La defensa antiaérea era escasa, así que las autoridades republicanas afinaron, aprovechando el tupido tejido fabril de la ciudad, un sistema de sirenas y se aplicaron a establecer una red de refugios. Tampoco los cazas gubernamentales, incluidos los «chatos» o «moscas» de fabricación soviética, llegados a Cartagena en octubre de 1936, podían hace frente con demasiadas esperanzas de éxito a la superioridad tecnológica de los aparatos de la Legión «Cóndor», con sus «Messerschmitt 109», los «Dornier 17» o los «Heinkel 111». Para colmo, hasta cuatro cazas republicanos se estrellaron consecutivamente en la Ería del Piles, según cuenta Blanco, tras despegar del cercano aeródromo de Las Mestas. Aun así, algunos aviones nazis, capaces de arrojar bombas de 250 kilogramos de peso, fueros abatidos.

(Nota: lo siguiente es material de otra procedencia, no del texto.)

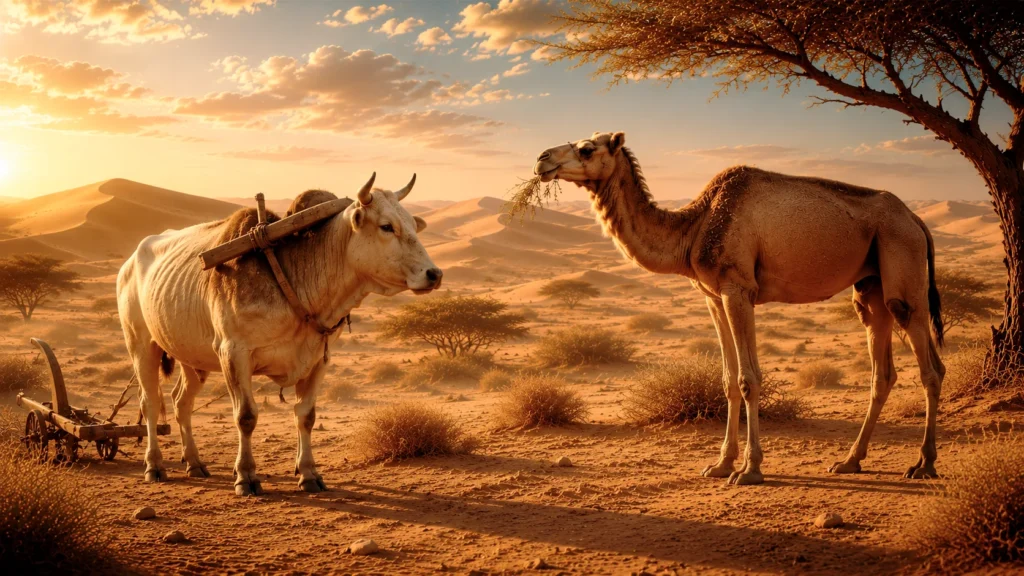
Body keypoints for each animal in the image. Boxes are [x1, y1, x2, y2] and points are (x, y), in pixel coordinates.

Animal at [118, 173, 442, 495]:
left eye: (413, 225)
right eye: (387, 226)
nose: (434, 274)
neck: (294, 276)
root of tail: (129, 262)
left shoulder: (318, 359)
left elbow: (306, 416)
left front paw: (308, 473)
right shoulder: (233, 353)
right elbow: (246, 417)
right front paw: (246, 476)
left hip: (191, 358)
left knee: (181, 402)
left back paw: (194, 462)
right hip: (141, 346)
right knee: (150, 403)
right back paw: (154, 465)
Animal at [534, 132, 945, 485]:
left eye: (587, 148)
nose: (542, 159)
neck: (693, 227)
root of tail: (917, 220)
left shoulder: (738, 289)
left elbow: (749, 379)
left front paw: (750, 469)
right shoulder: (713, 297)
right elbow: (729, 381)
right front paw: (720, 464)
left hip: (902, 267)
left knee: (931, 367)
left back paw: (923, 464)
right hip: (871, 287)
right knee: (882, 370)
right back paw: (849, 461)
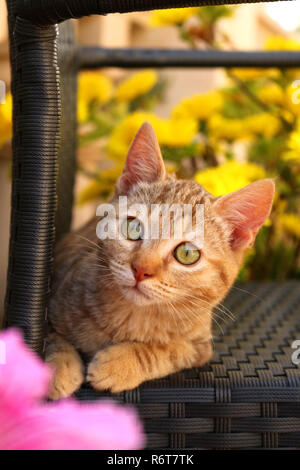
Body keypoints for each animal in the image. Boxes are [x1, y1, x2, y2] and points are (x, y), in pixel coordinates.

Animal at [47, 122, 274, 400]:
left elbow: (167, 350)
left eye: (187, 254)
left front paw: (120, 364)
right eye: (133, 228)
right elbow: (49, 338)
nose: (141, 270)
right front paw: (55, 368)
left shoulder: (198, 347)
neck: (133, 318)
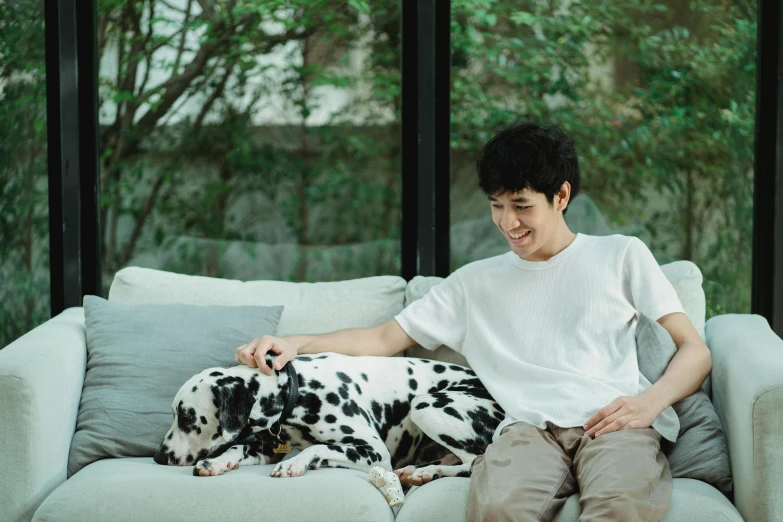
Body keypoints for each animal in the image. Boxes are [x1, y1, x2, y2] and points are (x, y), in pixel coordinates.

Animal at [153, 352, 506, 486]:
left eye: (186, 416)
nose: (158, 457)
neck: (299, 390)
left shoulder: (374, 452)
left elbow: (319, 448)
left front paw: (295, 463)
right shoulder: (266, 447)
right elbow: (239, 447)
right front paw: (218, 461)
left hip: (425, 405)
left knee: (474, 461)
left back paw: (429, 471)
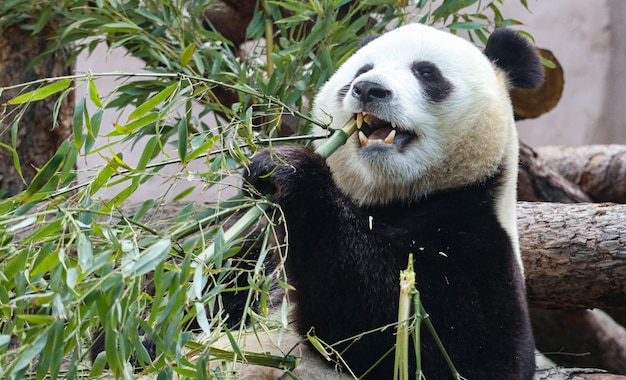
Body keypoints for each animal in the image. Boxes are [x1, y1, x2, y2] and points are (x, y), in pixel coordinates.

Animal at [223, 22, 540, 378]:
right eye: (363, 70)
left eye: (426, 72)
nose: (369, 89)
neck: (389, 198)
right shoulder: (255, 245)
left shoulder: (476, 234)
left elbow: (451, 345)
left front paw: (291, 169)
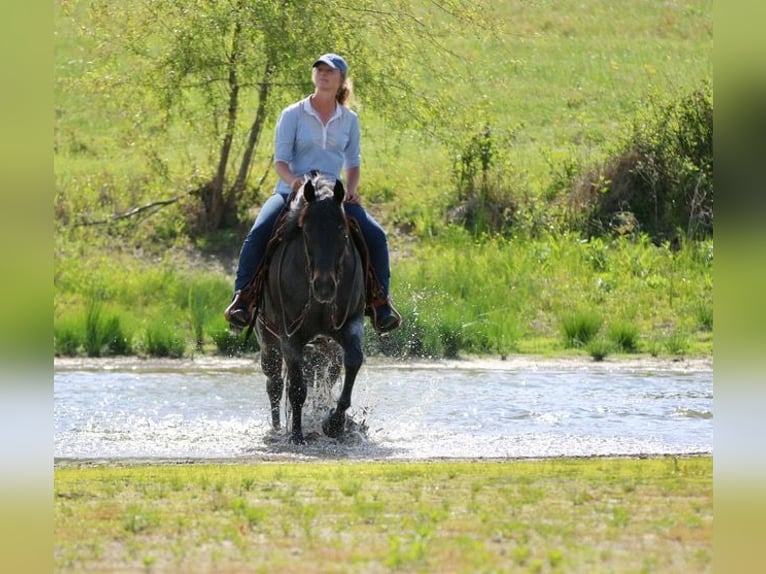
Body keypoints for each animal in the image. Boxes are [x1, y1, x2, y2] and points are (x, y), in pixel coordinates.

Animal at [255, 174, 365, 444]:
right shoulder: (290, 338)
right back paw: (277, 429)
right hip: (268, 340)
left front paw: (334, 423)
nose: (324, 286)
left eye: (342, 230)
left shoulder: (349, 326)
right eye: (306, 230)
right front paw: (296, 435)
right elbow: (296, 389)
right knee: (274, 383)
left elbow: (352, 363)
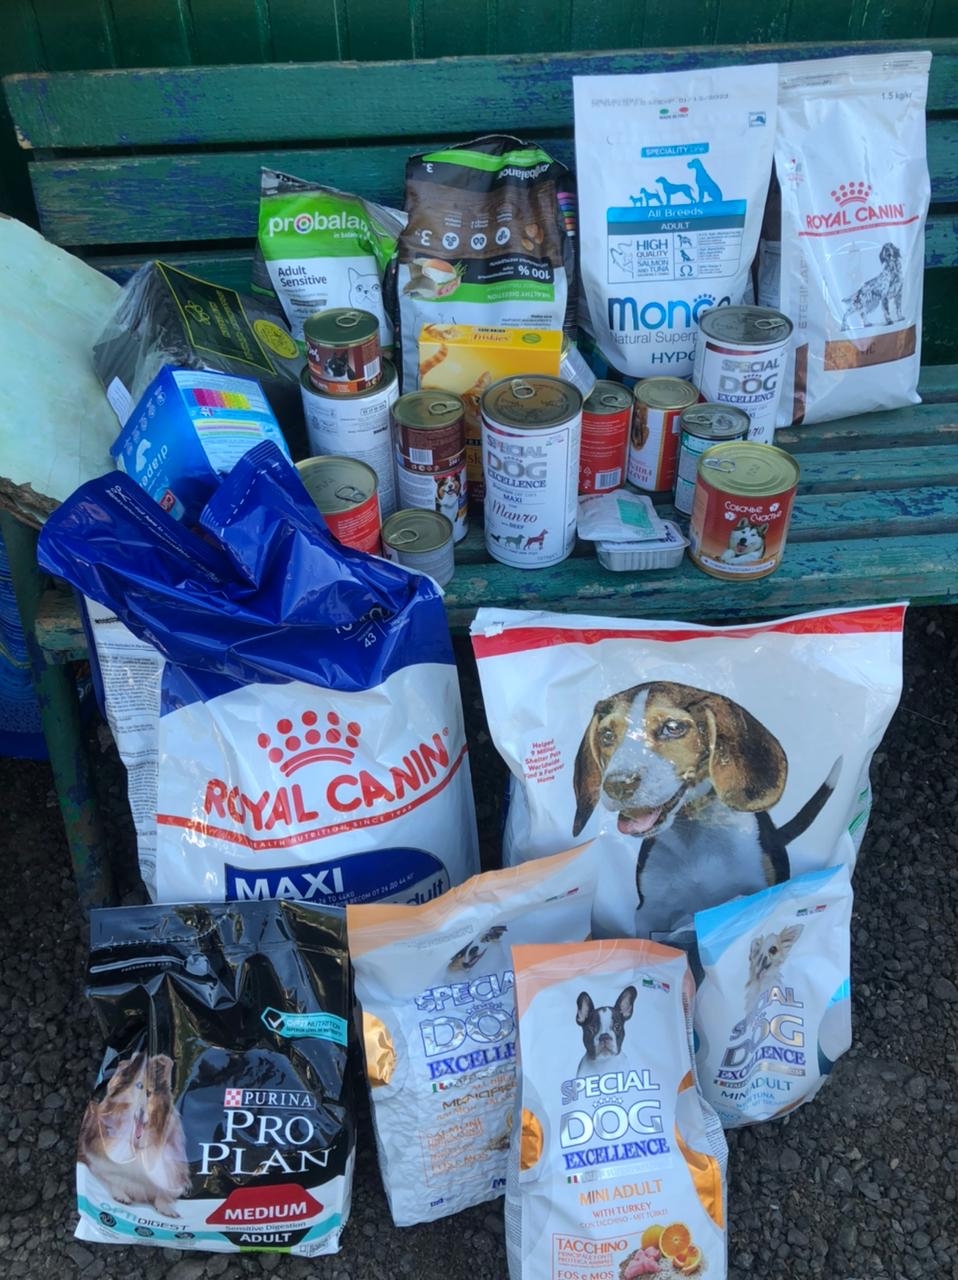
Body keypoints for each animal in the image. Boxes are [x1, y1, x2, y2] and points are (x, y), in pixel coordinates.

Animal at [78, 1052, 190, 1217]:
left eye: (149, 1093)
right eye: (138, 1088)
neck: (137, 1148)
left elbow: (162, 1193)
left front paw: (168, 1210)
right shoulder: (96, 1161)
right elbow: (112, 1178)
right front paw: (122, 1197)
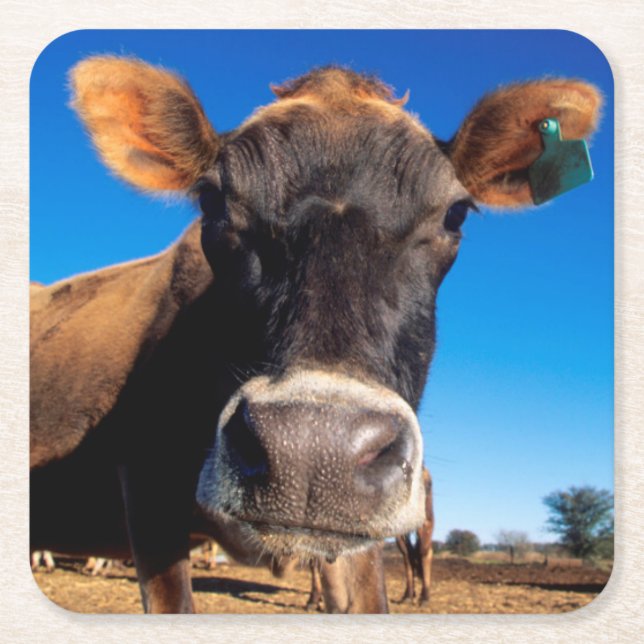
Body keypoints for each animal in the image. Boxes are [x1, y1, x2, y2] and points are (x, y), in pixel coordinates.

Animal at [396, 466, 434, 604]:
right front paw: (408, 596)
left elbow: (423, 552)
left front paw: (425, 597)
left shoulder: (427, 522)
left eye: (429, 484)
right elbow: (407, 554)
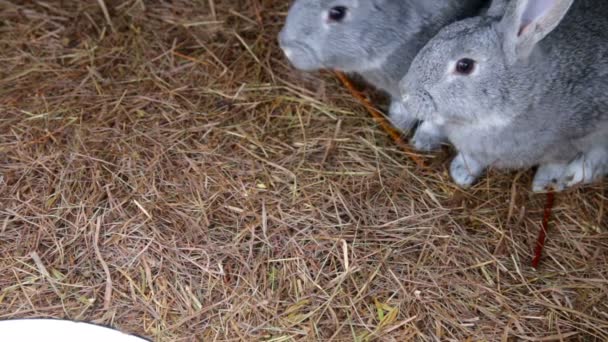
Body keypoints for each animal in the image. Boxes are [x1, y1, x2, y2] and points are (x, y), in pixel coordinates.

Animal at [400, 0, 608, 191]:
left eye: (464, 65)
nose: (405, 94)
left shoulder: (571, 142)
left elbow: (556, 162)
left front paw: (544, 184)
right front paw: (461, 173)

La exposición no sería posible sin las poderosas imágenes de Constantino Suárez. «Es una herencia de todos, un material gráfico de importancia capital», afirma Blanco, para quien el fotógrafo gijonés, nacido en 1899 y fallecido en 1983, «era consciente de la necesidad de reflejar todo aquello». «Se ve que quiere dejar constancia, tira rollos y rollos de película sabiendo que ya no podrá publicar esas fotos; está en todas partes, donde hay daños, donde hay víctimas, y se ve que tenía la clara noción de que aquellas imágenes llegaran a mostrar una población indefensa». El gran reportero de guerra que fue Constantino Suárez está en cada una de esas fotografías. Setenta y cinco años después aún nos hablan con fuerza de aquel tiempo atribulado.